51. If the expiry of the asset is a function of its usage, what is the most appropriate depreciation method for it?
A. Straight-line
B. Declining balance
C. Units-of-production
D. Market value
52. Which of the following would allow a company to report higher net income in earlier periods?
A. A lower residual value
B. A shorter useful life
C. Use of straight-line depreciation
D. Use of declining balance depreciation
53. Which of the following would most likely allow a company to report higher net income in earlier periods?
A. A higher residual value
B. A shorter useful life
C. Use of units-of - production
D. Use of declining balance depreciation
54. Which of the following statements about depreciation is correct?
A. The depreciation method selected has no impact on cash flows.
B. The depreciation method selected has no impact on net income.
C. Consistency requires that the same method of depreciation should be used for all classes of assets.
D. Straight-line depreciation produces higher depreciation expense in the early years of an asset's useful life.
55. Kozy Kitchens Inc. has a new showroom that cost $400,000. It will be amortized using the declining balance method at a rate of 5%. The estimated residual value of the showroom is $50,000, and it has an expected useful life of 20 years. Assuming the first year's depreciation expense was recorded properly, what would be the amount of depreciation expense for the second year?
A. $10,000
B. $16,625
C. $19,000
D. $20,000
.05* $400,000 = $20,000 in year 1, year 2 = .05 ($400,000 - $20,000) = $19,000
56. Kozy Kitchens Inc. has a new showroom that cost $400,000. It will be amortized using the declining balance method at a rate of 5%. The estimated residual value of the building is $50,000, and it has an expected useful life of 20 years. Assuming the first year's depreciation expense was recorded properly, what would be the amount of accumulated depreciation at the end of the second year (after adjusting entries)?
A. $19,000
B. $34,125
C. $39,000
D. $40,000
Expense = .05 * $400,000 = $20,000 in year 1, year 2 = .05 ($400,000 - $20,000) = $19,000, accumulated depreciation = $19,000 + $20,000 = $39,000
57. Kozy Kitchens Inc. has a new showroom that cost $400,000. It will be amortized using the declining balance method at a rate of 5%. The estimated residual value of the building is $50,000, and it has an expected useful life of 20 years.

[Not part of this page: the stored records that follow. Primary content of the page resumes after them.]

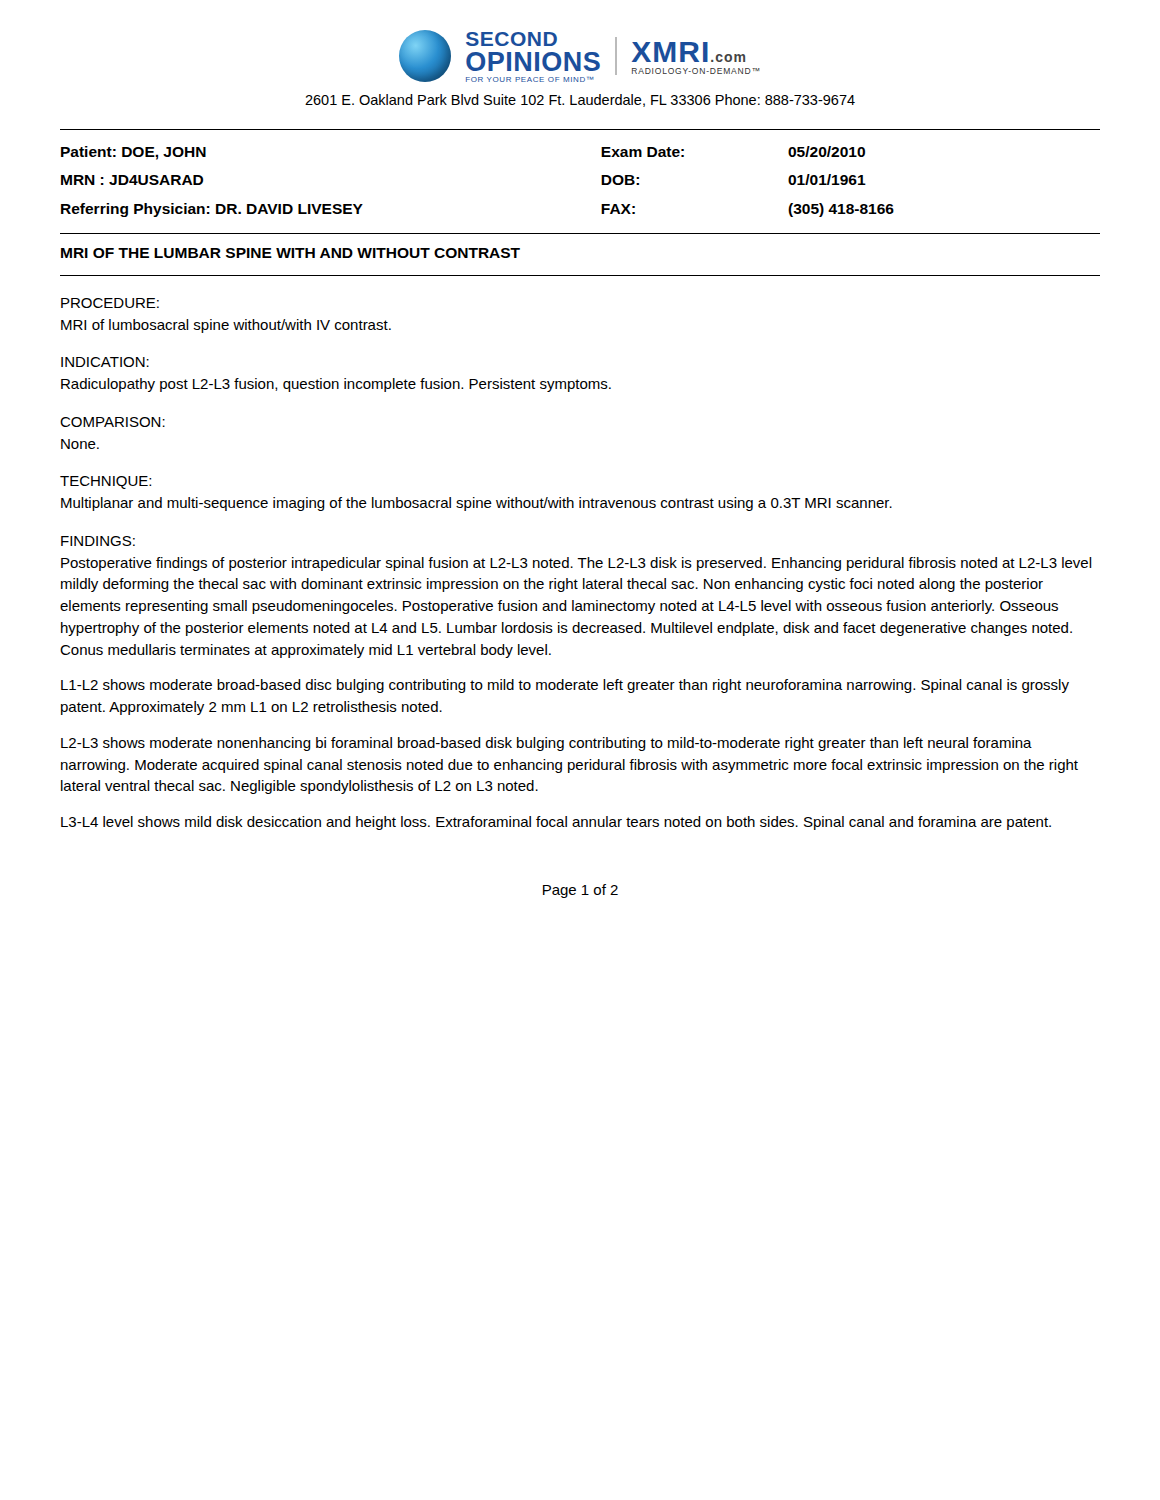SECOND
OPINIONS
FOR YOUR PEACE OF MIND™
XMRI.com
RADIOLOGY-ON-DEMAND™
2601 E. Oakland Park Blvd Suite 102 Ft. Lauderdale, FL 33306 Phone: 888-733-9674
| Patient: DOE, JOHN | Exam Date: | 05/20/2010 |
| MRN : JD4USARAD | DOB: | 01/01/1961 |
| Referring Physician: DR. DAVID LIVESEY | FAX: | (305) 418-8166 |
MRI OF THE LUMBAR SPINE WITH AND WITHOUT CONTRAST
PROCEDURE:
MRI of lumbosacral spine without/with IV contrast.
INDICATION:
Radiculopathy post L2-L3 fusion, question incomplete fusion. Persistent symptoms.
COMPARISON:
None.
TECHNIQUE:
Multiplanar and multi-sequence imaging of the lumbosacral spine without/with intravenous contrast using a 0.3T MRI scanner.
FINDINGS:
Postoperative findings of posterior intrapedicular spinal fusion at L2-L3 noted. The L2-L3 disk is preserved. Enhancing peridural fibrosis noted at L2-L3 level mildly deforming the thecal sac with dominant extrinsic impression on the right lateral thecal sac. Non enhancing cystic foci noted along the posterior elements representing small pseudomeningoceles. Postoperative fusion and laminectomy noted at L4-L5 level with osseous fusion anteriorly. Osseous hypertrophy of the posterior elements noted at L4 and L5. Lumbar lordosis is decreased. Multilevel endplate, disk and facet degenerative changes noted. Conus medullaris terminates at approximately mid L1 vertebral body level.
L1-L2 shows moderate broad-based disc bulging contributing to mild to moderate left greater than right neuroforamina narrowing. Spinal canal is grossly patent. Approximately 2 mm L1 on L2 retrolisthesis noted.
L2-L3 shows moderate nonenhancing bi foraminal broad-based disk bulging contributing to mild-to-moderate right greater than left neural foramina narrowing. Moderate acquired spinal canal stenosis noted due to enhancing peridural fibrosis with asymmetric more focal extrinsic impression on the right lateral ventral thecal sac. Negligible spondylolisthesis of L2 on L3 noted.
L3-L4 level shows mild disk desiccation and height loss. Extraforaminal focal annular tears noted on both sides. Spinal canal and foramina are patent.
Page 1 of 2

Assuming the first year's depreciation expense was recorded properly, what would be the net book value of the showroom at the end of the second year (after adjusting entries)?
A. $360,000
B. $361,000
C. $365,875
D. $381,000
Expense = .05* $400,000 = $20,000 in year 1, year 2 = .05 ($400,000 - $20,000) = $19,000, accumulated depreciation = $19,000 + $20,000 = $39,000, NBV = $400,000 - $39,000 = $361,000
58. Manotik in Motion has recently expanded their operation and had built a large manufacturing facility and head office complex on the outskirts of Ottawa. To finance the expansion, they have taken out a loan with the Canadian Bank of Royal. The loan has a covenant stating that they must not exceed a certain debt-to-assets ratio. Management is now selecting the depreciation policies they will use on all the assets bought as part of the expansion. Which of the following will best help them meet their debt covenant?
A. Straight-line depreciation
B. Declining balance depreciation
C. Units-of-production depreciation
D. Expensing all interest costs during the construction period
Straight-line depreciation will result in the highest asset values, all else being equal.
59. In addition to measuring capital assets at historical cost, IFRS permits the use of which method, providing certain conditions are met?
A. Replacement cost
B. Net realizable value
C. Estimated cost
D. Fair value
60. The fair value model of accounting for Property, Plant, and Equipment assets:
A. should be applied to investment property only.
B. recognizes gains in the asset's fair value in other comprehensive income.
C. once chosen for one investment property does not have to be applied to all investment property.
D. recognizes gains and losses in the asset's fair value in other comprehensive income.